In this paper, we propose a new model with an attribute attention mechanism for remote sensing image captioning. In this field, compared with the attention mechanism used in Lu et al. [21
], the proposed model can: (1) focus on the whole image information while paying attention to the relationship between the input images and the word that the decoder generates, (2) weight the relative strength of the attention paid onto different attributes, and (3) use features that correspond to the detected visual attributes rather than the pre-trained features at a particular spatial location [21
]. Using an encoder-decoder framework, our model is shown in Figure 1
. First, the input remote sensing image is mapped onto the feature maps using CNN. Then, the feature maps are passed to the fully connected layer of CNN, and we take the output of the last fully connected layer (or softmax layer) as attributes. By introducing the attributes, the attention mechanism perceives the whole image while knowing the correspondence between regions and words. Due to the existence of the attention mechanism, at each moment, different intermediate vectors can be generated. Finally, the intermediate vectors and the embedded texts are input into the long short-term memory network (LSTM) for training. We chose LSTM rather than the standard recurrent neural network (RNN) as the decoder because it is a four-layer network with a special way to interact in the repetitive module of LSTM which uses a very simple structure e.g., a tanh layer in the standard RNN. Furthermore, the gate structure is applied to LSTM to discard and store the information and determine the state of the cell. In [15, 21], the reported experiments also showed that an LSTM performs better than a standard RNN.
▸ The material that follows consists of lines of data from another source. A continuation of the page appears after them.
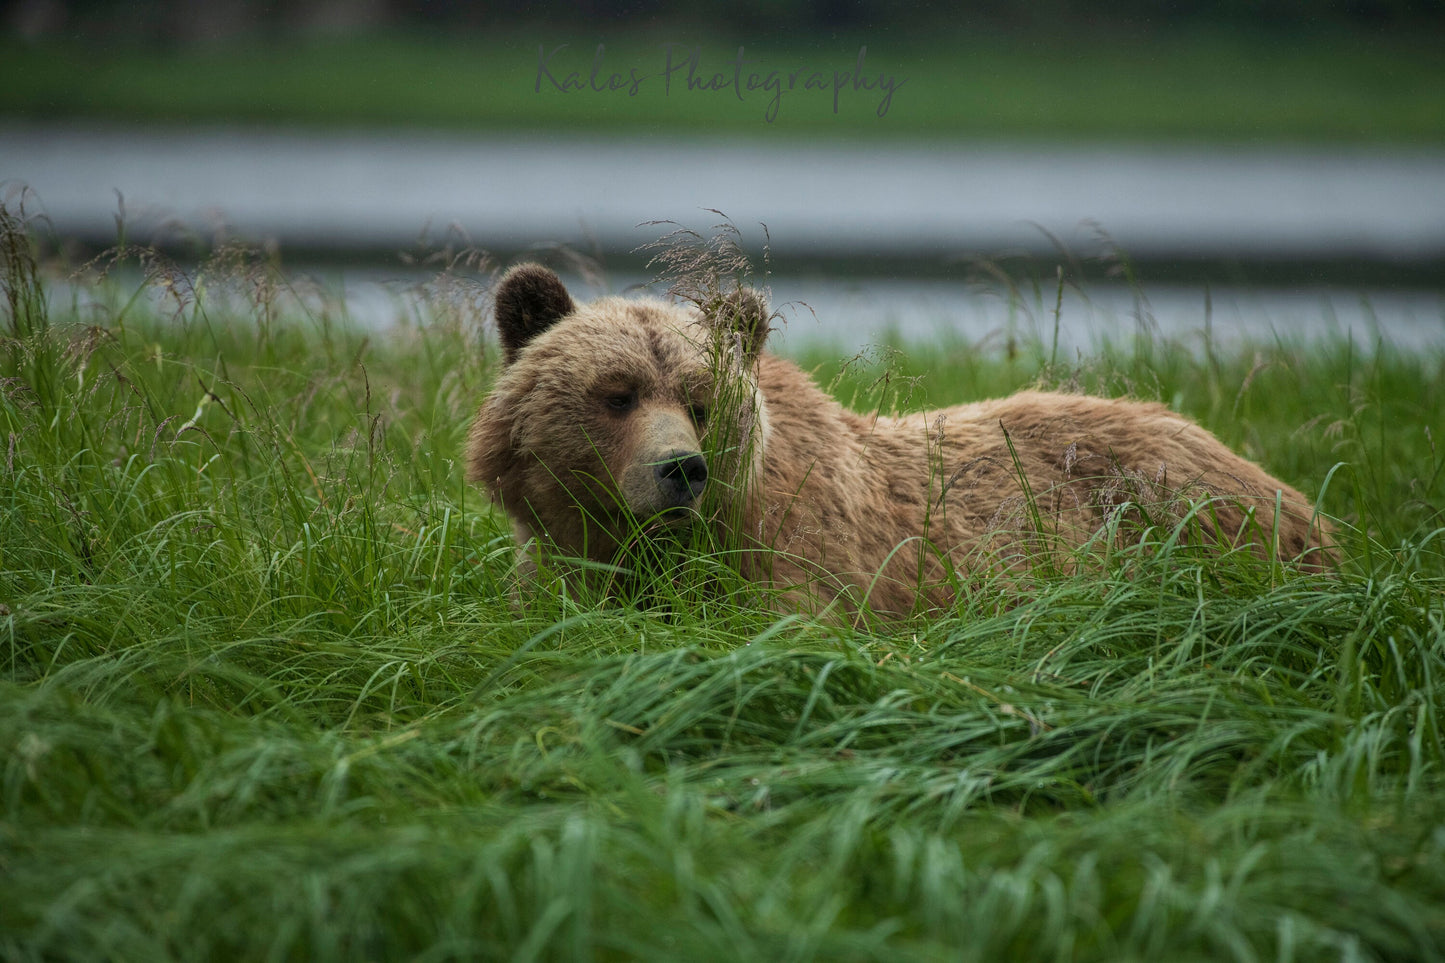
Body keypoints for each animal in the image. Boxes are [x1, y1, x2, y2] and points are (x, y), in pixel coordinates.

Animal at [468, 260, 1323, 615]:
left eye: (701, 401)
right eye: (616, 394)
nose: (682, 470)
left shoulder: (796, 565)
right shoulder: (560, 564)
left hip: (1194, 521)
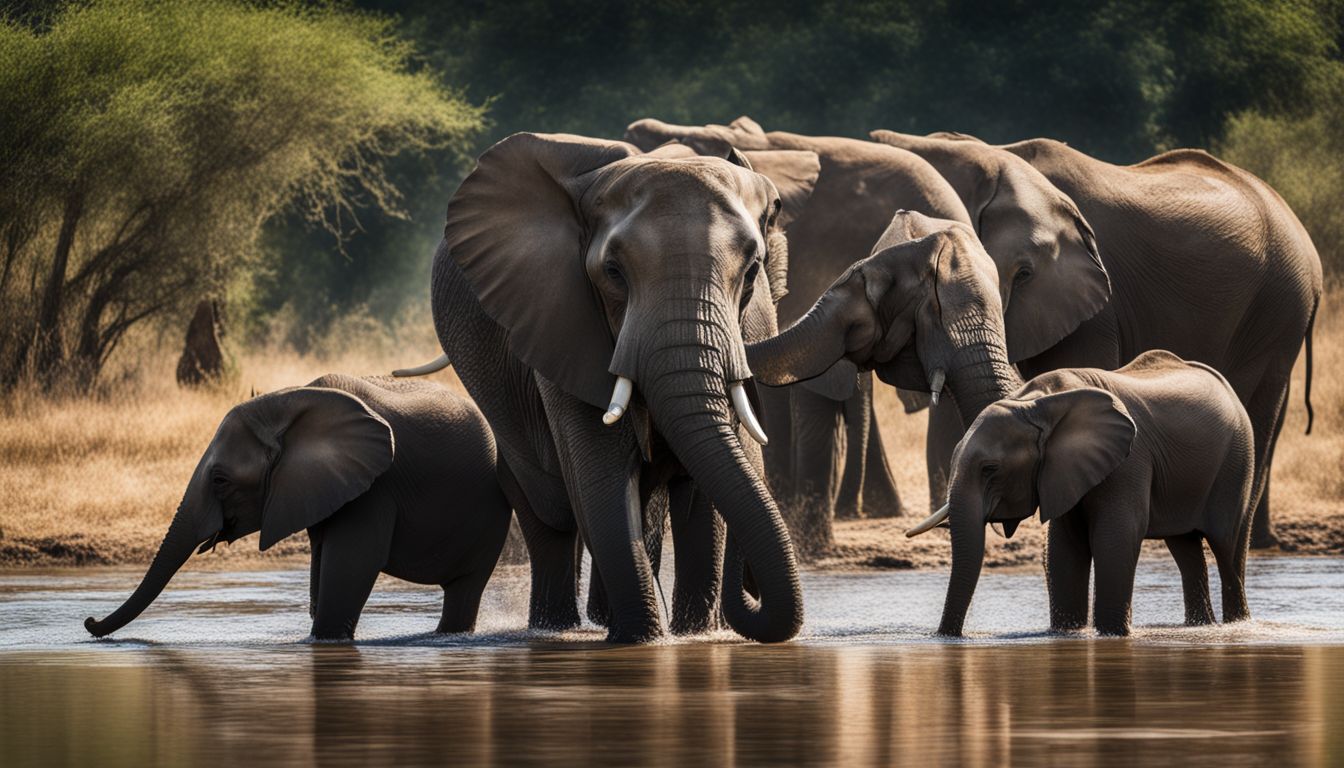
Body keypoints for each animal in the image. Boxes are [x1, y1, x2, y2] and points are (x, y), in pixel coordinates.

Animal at [84, 376, 510, 640]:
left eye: (220, 480)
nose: (89, 621)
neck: (289, 403)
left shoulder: (374, 489)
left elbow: (350, 571)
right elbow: (322, 573)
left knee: (465, 587)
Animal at [419, 132, 806, 642]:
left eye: (751, 270)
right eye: (614, 273)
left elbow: (701, 495)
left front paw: (695, 637)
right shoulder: (561, 322)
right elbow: (600, 478)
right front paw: (641, 639)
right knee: (550, 511)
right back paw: (557, 628)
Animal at [908, 349, 1252, 637]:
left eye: (990, 468)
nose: (948, 637)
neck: (1039, 403)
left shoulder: (1129, 461)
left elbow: (1115, 538)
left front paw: (1112, 634)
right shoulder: (1062, 471)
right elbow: (1064, 547)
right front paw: (1068, 632)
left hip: (1238, 461)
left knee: (1228, 550)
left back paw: (1238, 626)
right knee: (1185, 548)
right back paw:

This paper presented a novel framework for description generation of remote sensing images based on the attribute attention model. We use a CNN to produce image features, which are the feature maps of the last convolution layer region proposals for the input remote sensing image. In the encoder-decoder framework with the attention mechanism, the attention mechanism is able to influence the intermediate vector by assigning different weights to different areas of the image, which compensates the deficiency of the original attention mechanism in complex remote sensing images. To apply the high-level features of remote sensing images, we use suitable attributes to embed the global information so that it can affect the parameter of the attention mechanism, focusing on more objects and scenes. We feed the intermediate vector into the decoder and adopt the LSTM to generate the description of the given remote sensing image. We observed that better results can be achieved if the attribute size is appropriate.
From the observation of the experiments, our model can reach high scores on the different assessment criteria, and obtained satisfactory results when the remote sensing image is less complicated. In the future, we will focus on understanding semantics information, and use this to better train our models.